Les conditions édictées par l’article L 1235-4 du code du travail étant réunies, la SAS Socorail sera condamnée à rembourser à Pôle Emploi les indemnités de chômage servies à Monsieur C D du jour de son licenciement jusqu’au jour du jugement, dans la limite de 6 mois d’indemnités, la décision déférée étant infirmée de ce chef.

— Sur la demande en paiement de dommages-intérêts pour violation des dispositions légales sur la durée maximum du travail :

Se fondant sur les dispositions des articles L3131'1 et L3 21'34 du code du travail, Monsieur C D prétend à la condamnation de la SAS Socorail à lui payer la somme de 1000 € à titre de dommages-intérêts.

Il ressort des fiches d’accès-temps produites aux débats que, sur la période des 17 et 18 juillet 2012, Monsieur C D est parvenu sur le site de Hayange à X, pour le quitter à 15H38, y revenir à A, en sortir à 0H21, pour y revenir à 11H41.

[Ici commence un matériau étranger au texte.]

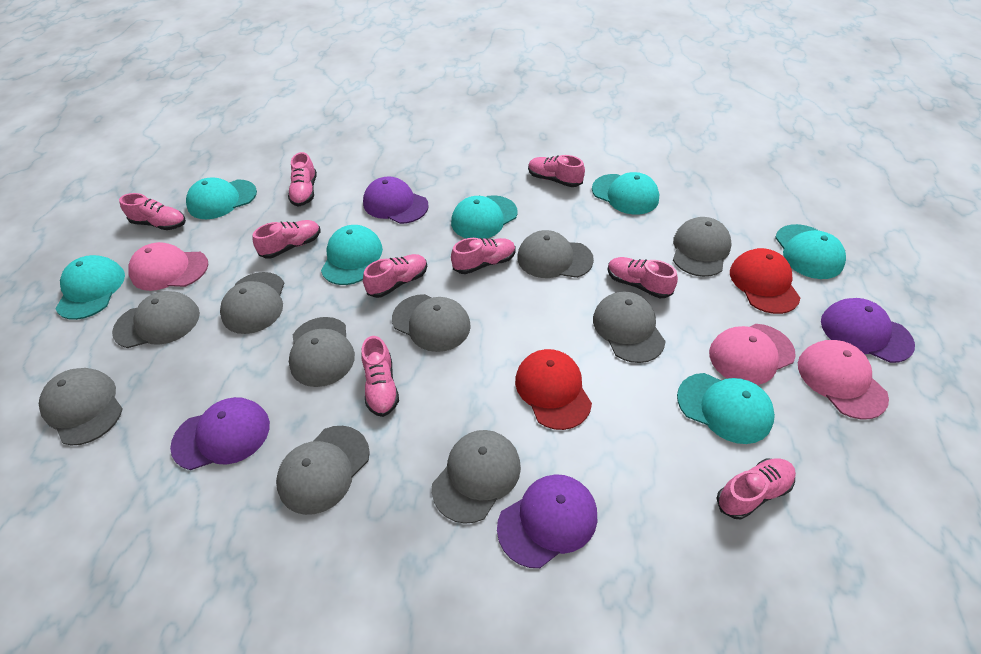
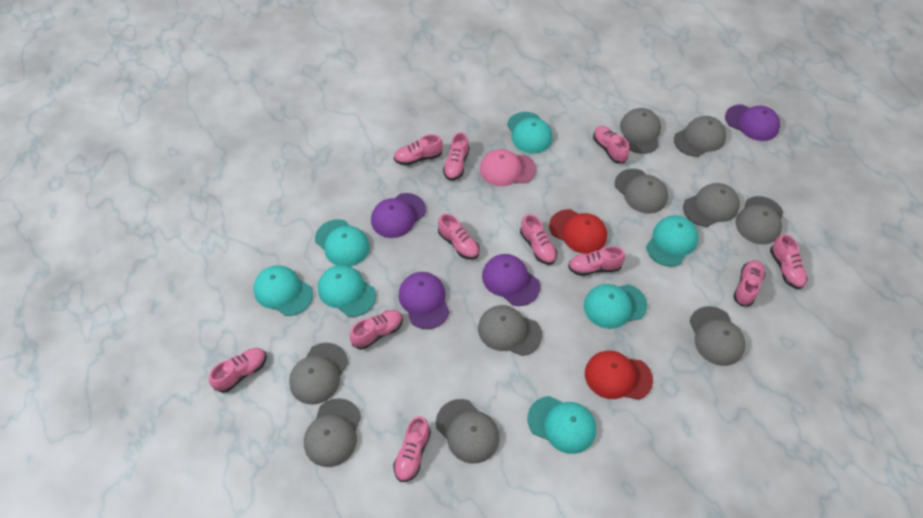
pink cap: [128,242,208,291] [709,324,796,385] [798,340,889,419] = 3 -> [480,149,537,186] = 1
pink shoe: [119,193,186,230] [253,220,320,259] [288,152,317,207] [361,336,399,417] [363,254,427,298] [451,238,515,274] [528,155,585,187] [607,257,678,298] [716,459,796,520] = 9 -> [209,348,267,393] [350,310,403,349] [393,416,431,482] [394,134,443,166] [438,213,480,260] [443,132,469,181] [520,214,557,265] [568,246,625,276] [593,126,629,163] [733,260,766,306] [770,234,808,289] = 11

Sans même intégrer le temps de route nécessaire au salarié pour se rendre de son domicile sur le lieu du chantier, représentant selon le site Internet Mappy, pour l’itinéraire le plus rapide 112 km, soit 1 heure 07 de trajet, Monsieur C D établit qu’il a travaillé au-delà de la durée quotidienne maximale de 10 heures légalement prévue, sans avoir bénéficié d’un repos minimum de 11 heures consécutives par 24 heures.

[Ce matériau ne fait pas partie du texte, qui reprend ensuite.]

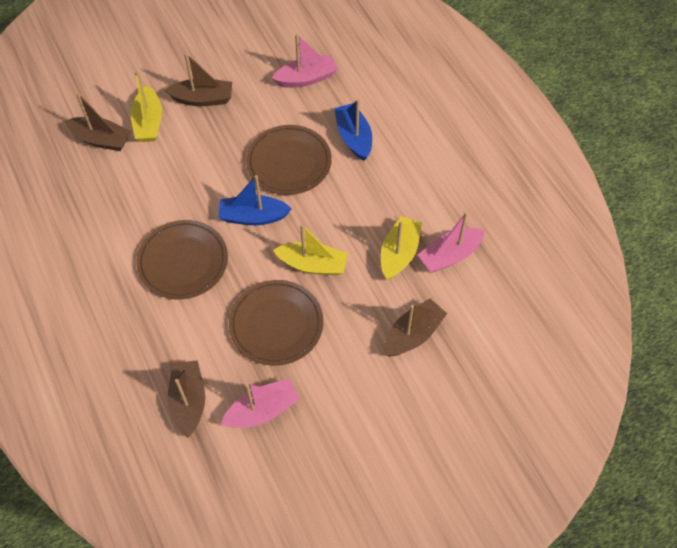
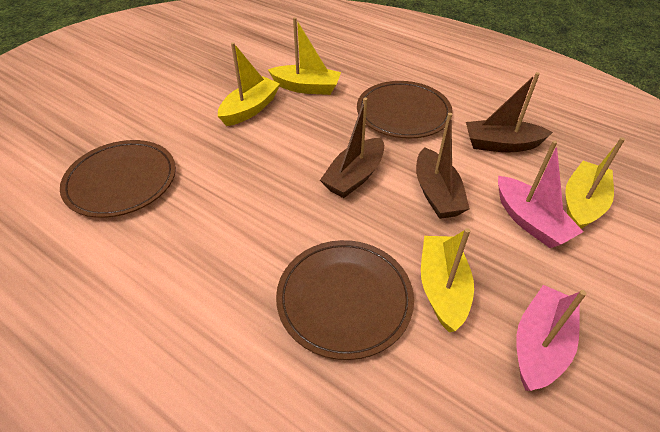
blue boat: [219,175,292,225] [334,99,372,161] = 2 -> none = 0
brown boat: [65,93,131,151] [165,53,232,106] [168,360,205,438] [384,298,447,357] = 4 -> [320,98,384,198] [416,113,470,219] [466,72,553,152] = 3
pink boat: [220,378,300,428] [272,34,338,88] [418,212,485,273] = 3 -> [498,140,583,248] [516,285,587,391] = 2
yellow boat: [130,71,162,142] [273,224,348,275] [381,216,422,280] = 3 -> [218,42,280,126] [268,17,341,95] [421,228,474,332] [565,137,625,229] = 4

Il a de ce fait nécessairement subi un préjudice, qui sera indemnisé par la condamnation de la SAS Socorail à lui payer la somme de 300 € à titre de dommages-intérêts.

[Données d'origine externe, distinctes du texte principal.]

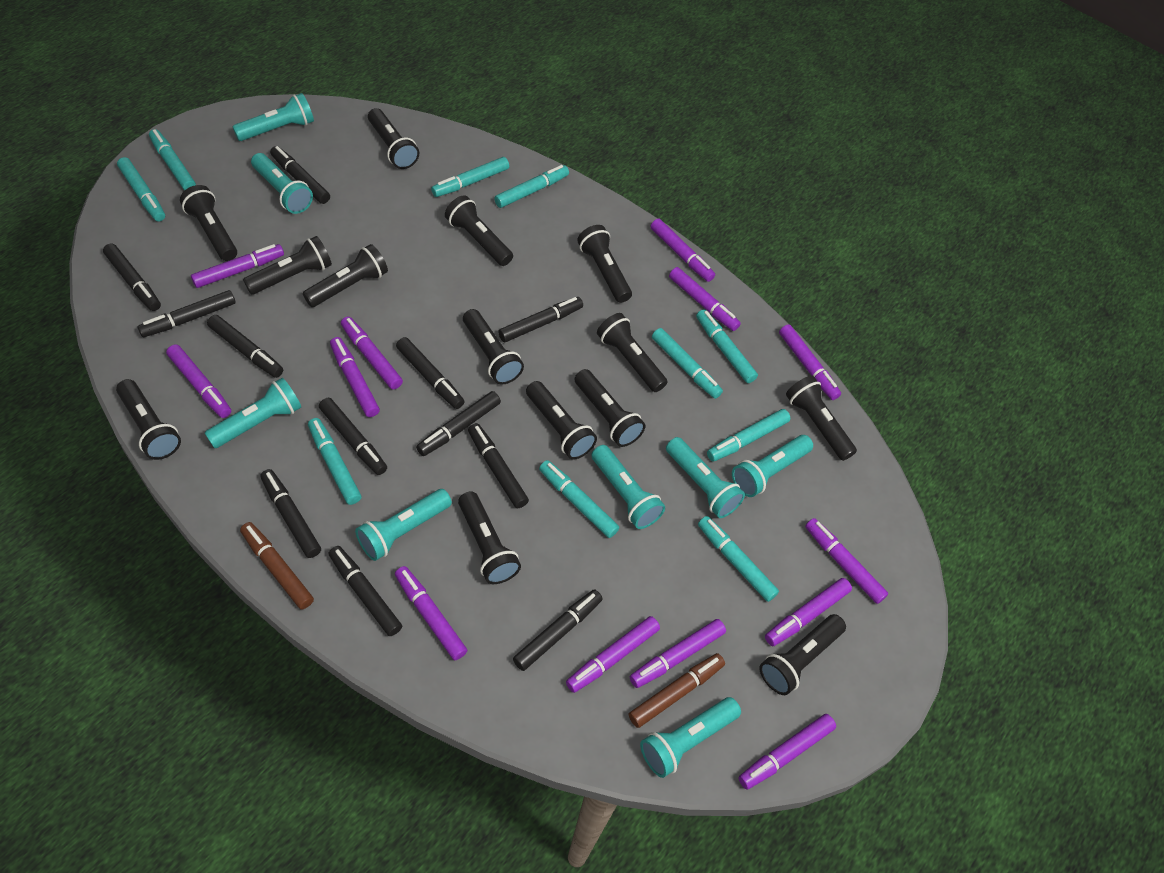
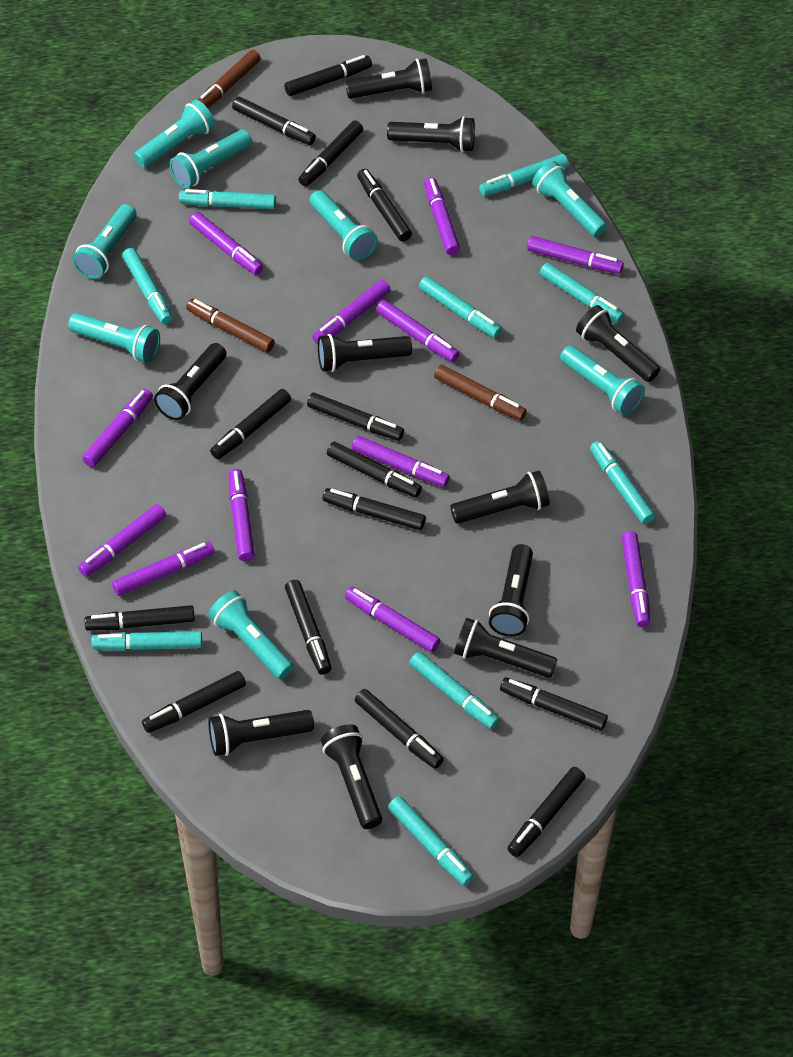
black flashlight: [116,379,181,460] [180,185,237,261] [243,236,332,294] [303,244,388,307] [368,108,419,169] [445,195,513,266] [458,491,521,584] [463,309,524,385] [526,381,597,460] [575,369,645,447] [577,225,632,303] [597,313,668,392] [759,614,846,695] [786,376,857,461] = 14 -> [154,343,227,420] [208,710,314,756] [318,334,412,372] [321,724,382,829] [345,58,432,99] [387,116,475,152] [450,471,550,524] [454,618,558,678] [489,544,533,637] [576,305,660,382] = 10
black marker: [103,244,161,311] [137,290,236,337] [207,315,283,378] [260,469,321,558] [270,146,330,204] [319,398,387,475] [329,546,402,636] [396,337,465,409] [416,391,501,456] [468,423,529,509] [498,297,583,342] [513,590,603,671] = 12 -> [84,605,195,631] [142,671,246,733] [210,389,291,459] [232,97,316,145] [284,55,372,96] [285,580,332,675] [298,120,363,187] [307,392,404,441] [323,488,426,530] [327,441,422,498] [355,689,444,769] [357,169,412,242] [500,678,608,731] [507,767,585,857] = 14
brown marker: [240,522,314,609] [629,653,725,728] = 2 -> [186,299,275,353] [198,50,261,108] [434,365,527,421] = 3
purple marker: [166,344,231,418] [191,244,284,288] [330,337,380,417] [341,317,403,389] [395,566,467,660] [566,616,660,693] [630,619,726,688] [650,219,715,282] [669,267,741,331] [739,714,836,790] [765,578,852,646] [779,324,841,400] [805,518,888,604] = 13 -> [78,504,166,577] [82,389,153,467] [112,541,214,596] [189,212,263,275] [229,469,255,561] [312,280,391,345] [345,586,440,652] [352,436,450,487] [376,300,459,362] [424,177,460,255] [527,236,624,274] [621,531,651,627] = 12
turquoise marker: [117,157,165,221] [149,129,196,190] [308,418,361,505] [431,157,509,197] [494,165,569,208] [539,460,619,538] [652,328,723,399] [696,309,758,383] [698,516,779,602] [707,409,790,461] = 10 -> [92,631,202,651] [122,248,173,325] [179,189,276,209] [388,796,474,886] [410,652,500,729] [419,276,502,338] [479,154,568,196] [540,263,624,324] [590,441,655,524] = 9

— Sur les frais irrépétibles :

Succombant en son appel, la SAS Socorail sera déboutée en sa demande formée de ce chef.

En revanche, elle sera condamnée à payer à Monsieur C D une indemnité de 1400 € en application des dispositions de l’article 700 du code de procédure civile

PAR CES MOTIFS,

LA COUR statuant contradictoirement,

Confirme le jugement rendu par le conseil des prud’hommes de Nancy le 3 octobre 2013 sauf pour le montant des dommages intérêts qu’il a alloué à Monsieur C D et le quantum du remboursement des indemnités de chômage, par la SAS Socorail à Pôle Emploi,

Statuant à nouveau de ces chefs,

Condamne la SAS Socorail à payer à Monsieur C D vingt neuf mille euros (29 000 €) à titre de dommages-intérêts pour licenciement dénué de cause réelle et sérieuse,

Ordonne le remboursement par la SAS Socorail à Pôle Emploi des indemnités de chômage servies à Monsieur C D du jour de son licenciement jusqu’au jour du jugement, dans la limite de 6 mois d’indemnités,

Y ajoutant,

Condamne la SAS Socorail à payer à Monsieur C D la somme de trois cents euros (300 €) à titre de dommages-intérêts pour violation des dispositions des articles L3121'34 et L3131'1 du code du travail, outre mille quatre cents euros (1400 €) en application des dispositions de l’article 700 du code de procédure civile,

Déboute la SAS Socorail en l’ensemble de ses demandes,

Condamne la SAS Socorail aux dépens d’appel.

Ainsi prononcé publiquement par mise à disposition de l’arrêt au greffe de la cour, les parties en ayant été préalablement avisées dans les conditions prévues au deuxième alinéa de l’article 450 du code de procédure civile ;

Et signé par Madame ROBERT-WARNET, Président, et par Monsieur B, Greffier, auquel la minute de la décision a été remise par le magistrat signataire.